Just as he loathed bad writing, he disapproved of venerations, especially if it was about himself. When I mentioned his contributions to Nepali journalism while introducing him to Aarati, who had just joined the Post, he wrote back: “Dear Aarati, sometimes Dinesh tends to exaggerate”. It was this humbleness that made him a respected colleague, and also a mysterious figure: It was only when we interacted with family, on the ninth day of his death, that we would know about the Gorkha Dakshin Bahu honour he had received in 2055 BS (1998 AD), the several books he had published, and the books he was working on.
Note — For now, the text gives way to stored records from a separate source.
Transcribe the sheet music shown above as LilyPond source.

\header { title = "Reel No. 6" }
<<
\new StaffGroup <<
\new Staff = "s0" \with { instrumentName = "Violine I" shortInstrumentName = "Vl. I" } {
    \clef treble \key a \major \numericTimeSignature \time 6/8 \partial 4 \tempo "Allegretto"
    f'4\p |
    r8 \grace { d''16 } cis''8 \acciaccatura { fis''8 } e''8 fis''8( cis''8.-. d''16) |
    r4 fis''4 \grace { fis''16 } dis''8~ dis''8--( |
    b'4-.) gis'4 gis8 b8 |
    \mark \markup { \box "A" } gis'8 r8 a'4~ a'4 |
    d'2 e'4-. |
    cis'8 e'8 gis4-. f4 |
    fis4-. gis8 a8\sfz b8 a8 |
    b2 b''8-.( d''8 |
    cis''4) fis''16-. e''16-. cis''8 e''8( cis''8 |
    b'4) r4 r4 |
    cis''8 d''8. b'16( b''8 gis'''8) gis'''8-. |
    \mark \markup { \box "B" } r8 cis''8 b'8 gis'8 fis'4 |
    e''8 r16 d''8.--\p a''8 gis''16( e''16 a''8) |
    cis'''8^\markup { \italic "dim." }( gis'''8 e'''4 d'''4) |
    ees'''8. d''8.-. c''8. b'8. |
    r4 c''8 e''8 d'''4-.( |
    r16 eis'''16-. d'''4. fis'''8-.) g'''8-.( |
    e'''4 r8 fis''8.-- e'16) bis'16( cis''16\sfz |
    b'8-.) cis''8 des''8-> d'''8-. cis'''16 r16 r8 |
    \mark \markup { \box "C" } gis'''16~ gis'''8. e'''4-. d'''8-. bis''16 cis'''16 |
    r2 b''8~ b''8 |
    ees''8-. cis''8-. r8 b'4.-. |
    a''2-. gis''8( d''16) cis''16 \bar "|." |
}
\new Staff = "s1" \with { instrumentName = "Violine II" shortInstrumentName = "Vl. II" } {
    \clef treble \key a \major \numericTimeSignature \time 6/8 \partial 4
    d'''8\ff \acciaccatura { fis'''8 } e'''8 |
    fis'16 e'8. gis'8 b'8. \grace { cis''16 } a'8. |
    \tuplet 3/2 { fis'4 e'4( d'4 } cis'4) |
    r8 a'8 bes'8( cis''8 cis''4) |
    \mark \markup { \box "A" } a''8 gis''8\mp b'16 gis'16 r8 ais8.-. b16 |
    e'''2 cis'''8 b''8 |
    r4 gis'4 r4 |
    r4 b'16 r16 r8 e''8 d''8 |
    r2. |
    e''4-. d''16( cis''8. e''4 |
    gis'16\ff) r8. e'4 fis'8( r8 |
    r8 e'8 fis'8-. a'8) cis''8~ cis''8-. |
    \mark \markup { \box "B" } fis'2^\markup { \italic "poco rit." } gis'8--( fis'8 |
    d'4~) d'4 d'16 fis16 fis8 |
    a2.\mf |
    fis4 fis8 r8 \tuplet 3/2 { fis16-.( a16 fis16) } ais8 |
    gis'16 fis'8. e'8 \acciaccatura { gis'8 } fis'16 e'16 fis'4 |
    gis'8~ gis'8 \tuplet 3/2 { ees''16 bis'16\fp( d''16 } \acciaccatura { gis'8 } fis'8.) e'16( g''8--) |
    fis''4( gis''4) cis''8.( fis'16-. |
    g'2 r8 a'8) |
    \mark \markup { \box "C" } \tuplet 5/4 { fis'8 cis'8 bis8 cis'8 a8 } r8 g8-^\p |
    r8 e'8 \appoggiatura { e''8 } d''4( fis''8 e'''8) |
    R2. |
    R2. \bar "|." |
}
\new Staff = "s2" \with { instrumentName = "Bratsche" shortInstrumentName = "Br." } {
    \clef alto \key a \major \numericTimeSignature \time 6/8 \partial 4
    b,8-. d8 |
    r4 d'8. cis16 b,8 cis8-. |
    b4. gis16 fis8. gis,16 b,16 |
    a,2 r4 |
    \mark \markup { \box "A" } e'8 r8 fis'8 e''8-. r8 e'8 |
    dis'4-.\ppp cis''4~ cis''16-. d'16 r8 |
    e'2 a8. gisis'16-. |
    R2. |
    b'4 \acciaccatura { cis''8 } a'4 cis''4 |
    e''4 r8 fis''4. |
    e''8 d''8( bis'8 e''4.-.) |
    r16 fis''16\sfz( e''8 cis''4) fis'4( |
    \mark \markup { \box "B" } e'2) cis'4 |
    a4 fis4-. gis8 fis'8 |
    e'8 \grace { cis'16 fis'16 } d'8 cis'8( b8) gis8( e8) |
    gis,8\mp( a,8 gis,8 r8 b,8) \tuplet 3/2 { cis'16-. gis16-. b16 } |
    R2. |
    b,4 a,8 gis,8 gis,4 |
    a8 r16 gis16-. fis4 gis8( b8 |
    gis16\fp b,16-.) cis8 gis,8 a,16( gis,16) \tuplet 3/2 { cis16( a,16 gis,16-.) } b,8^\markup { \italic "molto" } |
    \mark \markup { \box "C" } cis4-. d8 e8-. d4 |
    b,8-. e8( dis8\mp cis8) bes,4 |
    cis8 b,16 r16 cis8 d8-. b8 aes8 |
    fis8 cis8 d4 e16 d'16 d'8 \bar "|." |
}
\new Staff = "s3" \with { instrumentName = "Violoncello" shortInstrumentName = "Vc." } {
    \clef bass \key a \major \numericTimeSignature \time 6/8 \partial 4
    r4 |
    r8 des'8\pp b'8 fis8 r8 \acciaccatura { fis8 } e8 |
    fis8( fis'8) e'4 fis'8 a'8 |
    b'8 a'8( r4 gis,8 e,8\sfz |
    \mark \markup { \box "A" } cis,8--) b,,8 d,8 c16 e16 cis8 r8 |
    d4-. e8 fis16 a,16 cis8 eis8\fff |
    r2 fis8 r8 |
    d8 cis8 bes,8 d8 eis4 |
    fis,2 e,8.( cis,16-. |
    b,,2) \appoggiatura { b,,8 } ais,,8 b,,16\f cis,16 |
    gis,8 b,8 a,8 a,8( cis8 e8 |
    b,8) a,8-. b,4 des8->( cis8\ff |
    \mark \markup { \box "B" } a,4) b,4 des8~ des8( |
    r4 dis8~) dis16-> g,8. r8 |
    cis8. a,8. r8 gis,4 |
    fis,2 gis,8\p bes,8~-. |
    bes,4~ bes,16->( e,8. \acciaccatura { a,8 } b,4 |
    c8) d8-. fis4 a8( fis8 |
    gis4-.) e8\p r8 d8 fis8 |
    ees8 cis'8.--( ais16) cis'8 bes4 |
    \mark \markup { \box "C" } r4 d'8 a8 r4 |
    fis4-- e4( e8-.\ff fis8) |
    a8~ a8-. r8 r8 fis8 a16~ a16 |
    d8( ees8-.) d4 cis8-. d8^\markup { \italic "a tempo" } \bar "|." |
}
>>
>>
Today, on the 13th day of his passing, if by some transcendental powers, he could read this obituary from his new abode, he might again say I have exaggerated. But I know that his fellow copy editor contemporary Peter J Karthak, who has been up there for close to four years, would come to my defence and say, “Come on, Kamal, this chap is speaking the truth.”
Anyway, let’s get back to the editorial desk. Dear Sir, please find attached your obituary!